No-code workflow orchestration remains available
As enterprises double down on their data efforts, going beyond text-to-SQL — adopted by Dremio, Snowflake and many others – and streamlining the analytics pipeline end-to-end with AI agents could be a great way to save time and resources.
However, as many may still have concerns over the reliability of AI agents, Redbird is not doing away with its original drag-and-drop interface for automating business intelligence workflows. Instead, the company has made no-code the secondary option for users. The agents will orchestrate the tasks while also creating a no-code version of the workflow, allowing users to audit and inspect everything in detail if required.
“So far, existing AI solutions have primarily tackled the automation of a very small fraction of BI and analytics efforts (SQL querying). While Redbird values and solves for that use case (text-to-SQL), it is also applying the power of its AI agents to automate the other more difficult and more sizable parts of enterprise BI workflows… Our approach to solving this challenge has enabled us to onboard eight of the Fortune 50 brands and over 30 mid-to-large-sized enterprise customers in the last few months,” Tavgac added. This includes brands like Mondelez International, USA Today, Bobcat Company and Johnson & Johnson.
Currently, he said the company is offering its technology on a SaaS model with usage-based licensing fees and generating seven-figure revenue. However, he did not share the exact specifics.

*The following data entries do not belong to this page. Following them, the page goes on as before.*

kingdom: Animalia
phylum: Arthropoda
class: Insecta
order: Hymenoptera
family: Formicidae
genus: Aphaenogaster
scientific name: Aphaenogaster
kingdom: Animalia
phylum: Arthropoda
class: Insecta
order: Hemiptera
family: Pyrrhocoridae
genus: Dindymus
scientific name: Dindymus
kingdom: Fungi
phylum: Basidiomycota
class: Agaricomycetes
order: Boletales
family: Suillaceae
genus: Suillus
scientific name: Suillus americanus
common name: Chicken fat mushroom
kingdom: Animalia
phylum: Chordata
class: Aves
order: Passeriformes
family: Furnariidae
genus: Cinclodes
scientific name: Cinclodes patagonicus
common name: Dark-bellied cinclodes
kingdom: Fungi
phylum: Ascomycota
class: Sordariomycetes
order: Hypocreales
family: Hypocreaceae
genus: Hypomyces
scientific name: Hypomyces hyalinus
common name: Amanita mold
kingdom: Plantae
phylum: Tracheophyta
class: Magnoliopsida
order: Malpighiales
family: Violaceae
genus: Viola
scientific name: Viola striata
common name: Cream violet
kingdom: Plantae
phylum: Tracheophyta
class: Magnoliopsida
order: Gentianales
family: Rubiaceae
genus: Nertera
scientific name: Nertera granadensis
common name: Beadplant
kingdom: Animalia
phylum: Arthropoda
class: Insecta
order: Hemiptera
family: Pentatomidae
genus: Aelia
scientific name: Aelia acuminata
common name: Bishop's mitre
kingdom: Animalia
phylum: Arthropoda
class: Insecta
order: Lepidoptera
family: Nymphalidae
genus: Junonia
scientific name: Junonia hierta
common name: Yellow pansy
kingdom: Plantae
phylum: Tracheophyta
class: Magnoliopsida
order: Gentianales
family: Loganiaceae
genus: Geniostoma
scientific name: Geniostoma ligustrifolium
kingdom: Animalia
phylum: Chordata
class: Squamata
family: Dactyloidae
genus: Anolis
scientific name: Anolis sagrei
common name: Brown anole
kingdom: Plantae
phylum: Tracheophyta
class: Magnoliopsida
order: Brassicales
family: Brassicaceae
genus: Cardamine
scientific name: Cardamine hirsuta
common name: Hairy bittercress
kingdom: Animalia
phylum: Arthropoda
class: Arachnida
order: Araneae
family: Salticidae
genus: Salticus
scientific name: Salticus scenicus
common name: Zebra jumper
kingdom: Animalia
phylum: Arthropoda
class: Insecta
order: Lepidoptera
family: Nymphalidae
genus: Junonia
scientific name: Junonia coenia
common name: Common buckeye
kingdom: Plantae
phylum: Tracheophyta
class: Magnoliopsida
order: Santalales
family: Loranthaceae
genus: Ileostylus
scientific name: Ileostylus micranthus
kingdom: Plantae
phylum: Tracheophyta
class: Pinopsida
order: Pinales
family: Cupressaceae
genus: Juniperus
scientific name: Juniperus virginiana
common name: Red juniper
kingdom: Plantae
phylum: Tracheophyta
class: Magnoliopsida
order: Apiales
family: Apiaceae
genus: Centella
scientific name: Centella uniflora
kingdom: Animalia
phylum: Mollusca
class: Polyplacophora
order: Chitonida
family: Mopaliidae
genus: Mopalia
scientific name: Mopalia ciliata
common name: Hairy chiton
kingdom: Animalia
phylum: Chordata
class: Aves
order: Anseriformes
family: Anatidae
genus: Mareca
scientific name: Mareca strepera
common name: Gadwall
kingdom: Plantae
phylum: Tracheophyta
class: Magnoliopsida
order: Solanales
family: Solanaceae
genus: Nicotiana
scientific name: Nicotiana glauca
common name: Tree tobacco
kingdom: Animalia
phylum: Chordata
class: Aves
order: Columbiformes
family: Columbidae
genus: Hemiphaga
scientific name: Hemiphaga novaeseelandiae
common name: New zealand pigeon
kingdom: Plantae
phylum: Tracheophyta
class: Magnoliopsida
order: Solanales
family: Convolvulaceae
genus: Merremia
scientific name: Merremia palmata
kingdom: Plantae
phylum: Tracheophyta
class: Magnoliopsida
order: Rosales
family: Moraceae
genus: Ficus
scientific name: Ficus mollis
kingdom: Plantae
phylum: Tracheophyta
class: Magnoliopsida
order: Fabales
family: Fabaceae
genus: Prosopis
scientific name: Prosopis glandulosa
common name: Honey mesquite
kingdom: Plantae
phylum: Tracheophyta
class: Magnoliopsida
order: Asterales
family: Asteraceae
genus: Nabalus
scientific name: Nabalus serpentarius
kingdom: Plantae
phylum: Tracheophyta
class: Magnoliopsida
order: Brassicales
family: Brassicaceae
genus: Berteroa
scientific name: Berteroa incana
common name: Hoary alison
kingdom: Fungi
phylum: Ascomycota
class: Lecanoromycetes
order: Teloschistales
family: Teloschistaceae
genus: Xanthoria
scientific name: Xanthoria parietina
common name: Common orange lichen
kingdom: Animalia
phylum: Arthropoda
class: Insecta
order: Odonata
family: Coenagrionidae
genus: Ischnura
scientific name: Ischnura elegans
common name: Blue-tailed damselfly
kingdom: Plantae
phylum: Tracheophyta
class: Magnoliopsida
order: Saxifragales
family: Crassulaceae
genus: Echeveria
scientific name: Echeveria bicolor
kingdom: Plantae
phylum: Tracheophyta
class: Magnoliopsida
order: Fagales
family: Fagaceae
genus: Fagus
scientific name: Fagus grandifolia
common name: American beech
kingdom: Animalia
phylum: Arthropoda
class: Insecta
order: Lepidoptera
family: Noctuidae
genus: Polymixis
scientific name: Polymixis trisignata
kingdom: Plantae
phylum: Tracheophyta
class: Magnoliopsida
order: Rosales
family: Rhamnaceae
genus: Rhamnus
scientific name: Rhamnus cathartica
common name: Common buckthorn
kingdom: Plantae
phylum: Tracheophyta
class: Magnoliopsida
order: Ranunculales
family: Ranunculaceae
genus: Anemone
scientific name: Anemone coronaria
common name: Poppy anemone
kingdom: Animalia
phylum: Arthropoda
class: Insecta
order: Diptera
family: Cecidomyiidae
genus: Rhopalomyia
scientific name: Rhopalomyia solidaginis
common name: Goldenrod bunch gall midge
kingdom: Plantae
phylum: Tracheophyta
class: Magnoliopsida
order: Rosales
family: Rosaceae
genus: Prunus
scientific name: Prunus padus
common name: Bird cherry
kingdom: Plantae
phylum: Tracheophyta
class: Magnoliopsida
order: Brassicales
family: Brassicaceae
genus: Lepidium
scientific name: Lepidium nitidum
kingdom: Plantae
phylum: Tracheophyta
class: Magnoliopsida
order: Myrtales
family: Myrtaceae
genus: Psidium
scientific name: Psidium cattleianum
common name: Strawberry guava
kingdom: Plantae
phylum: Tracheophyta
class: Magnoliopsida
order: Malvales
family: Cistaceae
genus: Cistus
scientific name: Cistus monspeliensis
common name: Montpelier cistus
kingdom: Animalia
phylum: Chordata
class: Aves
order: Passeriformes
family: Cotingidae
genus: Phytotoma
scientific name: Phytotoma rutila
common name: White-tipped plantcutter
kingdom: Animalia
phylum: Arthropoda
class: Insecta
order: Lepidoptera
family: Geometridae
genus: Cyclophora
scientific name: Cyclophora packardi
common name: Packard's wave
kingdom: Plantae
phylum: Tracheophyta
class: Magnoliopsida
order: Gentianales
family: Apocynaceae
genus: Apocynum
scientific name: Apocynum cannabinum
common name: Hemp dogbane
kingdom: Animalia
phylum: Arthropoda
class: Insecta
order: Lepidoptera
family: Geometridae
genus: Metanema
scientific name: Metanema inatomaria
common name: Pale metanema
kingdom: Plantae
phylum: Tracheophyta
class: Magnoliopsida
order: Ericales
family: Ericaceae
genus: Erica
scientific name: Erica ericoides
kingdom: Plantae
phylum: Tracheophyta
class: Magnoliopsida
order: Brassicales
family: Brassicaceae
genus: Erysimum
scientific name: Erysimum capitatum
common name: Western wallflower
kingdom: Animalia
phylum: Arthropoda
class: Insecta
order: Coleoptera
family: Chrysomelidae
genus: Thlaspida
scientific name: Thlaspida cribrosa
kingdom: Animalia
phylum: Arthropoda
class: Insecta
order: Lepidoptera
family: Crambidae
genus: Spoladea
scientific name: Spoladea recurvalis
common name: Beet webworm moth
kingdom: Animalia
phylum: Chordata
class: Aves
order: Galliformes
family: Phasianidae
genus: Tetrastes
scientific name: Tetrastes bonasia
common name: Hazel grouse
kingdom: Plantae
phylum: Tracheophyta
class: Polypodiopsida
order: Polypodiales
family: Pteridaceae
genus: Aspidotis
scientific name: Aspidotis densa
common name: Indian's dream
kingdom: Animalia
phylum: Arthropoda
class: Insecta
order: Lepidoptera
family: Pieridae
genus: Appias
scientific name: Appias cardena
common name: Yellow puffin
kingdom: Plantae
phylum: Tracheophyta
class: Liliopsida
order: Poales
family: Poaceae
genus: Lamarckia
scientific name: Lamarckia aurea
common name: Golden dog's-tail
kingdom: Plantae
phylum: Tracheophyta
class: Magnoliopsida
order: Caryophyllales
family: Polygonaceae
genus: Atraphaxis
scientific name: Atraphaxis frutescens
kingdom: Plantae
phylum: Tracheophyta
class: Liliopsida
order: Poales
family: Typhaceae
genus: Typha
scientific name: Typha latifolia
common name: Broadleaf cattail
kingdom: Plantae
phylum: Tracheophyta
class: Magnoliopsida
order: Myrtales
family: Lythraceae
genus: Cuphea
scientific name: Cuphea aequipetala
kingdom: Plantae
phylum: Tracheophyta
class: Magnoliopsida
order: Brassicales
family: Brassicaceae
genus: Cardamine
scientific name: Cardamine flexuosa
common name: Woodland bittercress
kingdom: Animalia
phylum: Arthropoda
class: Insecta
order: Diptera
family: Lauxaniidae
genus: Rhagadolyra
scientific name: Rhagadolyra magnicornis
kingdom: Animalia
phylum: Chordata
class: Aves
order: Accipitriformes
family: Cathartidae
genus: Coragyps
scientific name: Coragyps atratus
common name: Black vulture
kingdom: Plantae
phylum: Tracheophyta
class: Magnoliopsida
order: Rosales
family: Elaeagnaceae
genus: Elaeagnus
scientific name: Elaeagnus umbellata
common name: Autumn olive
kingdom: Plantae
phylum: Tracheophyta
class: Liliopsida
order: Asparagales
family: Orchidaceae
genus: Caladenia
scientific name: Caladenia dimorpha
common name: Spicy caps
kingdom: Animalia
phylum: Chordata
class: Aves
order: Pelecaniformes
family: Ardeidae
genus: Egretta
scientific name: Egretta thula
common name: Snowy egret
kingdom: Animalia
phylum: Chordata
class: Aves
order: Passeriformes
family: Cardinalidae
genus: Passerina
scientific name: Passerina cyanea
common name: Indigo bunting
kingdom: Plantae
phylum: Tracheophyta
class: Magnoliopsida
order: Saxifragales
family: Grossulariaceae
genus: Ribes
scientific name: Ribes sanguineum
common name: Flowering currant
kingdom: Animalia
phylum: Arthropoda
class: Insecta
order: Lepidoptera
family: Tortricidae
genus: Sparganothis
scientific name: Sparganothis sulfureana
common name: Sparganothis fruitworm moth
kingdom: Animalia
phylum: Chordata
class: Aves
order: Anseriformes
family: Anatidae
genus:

As the next step, Redbird will continue its AI agent-driven work and take its new Chat platform to more enterprises. It also plans to add more advanced agents in the analytics value chain to enable even deeper AI-powered business intelligence coverage for non-technical users.
“We also aim to expand beyond our primary focus on analytics / BI use cases and into a deeper ‘Large Action Model’ approach that leverages AI agents that can take more nuanced action based on the analytical results (i.e. purchase supplies, send invoices).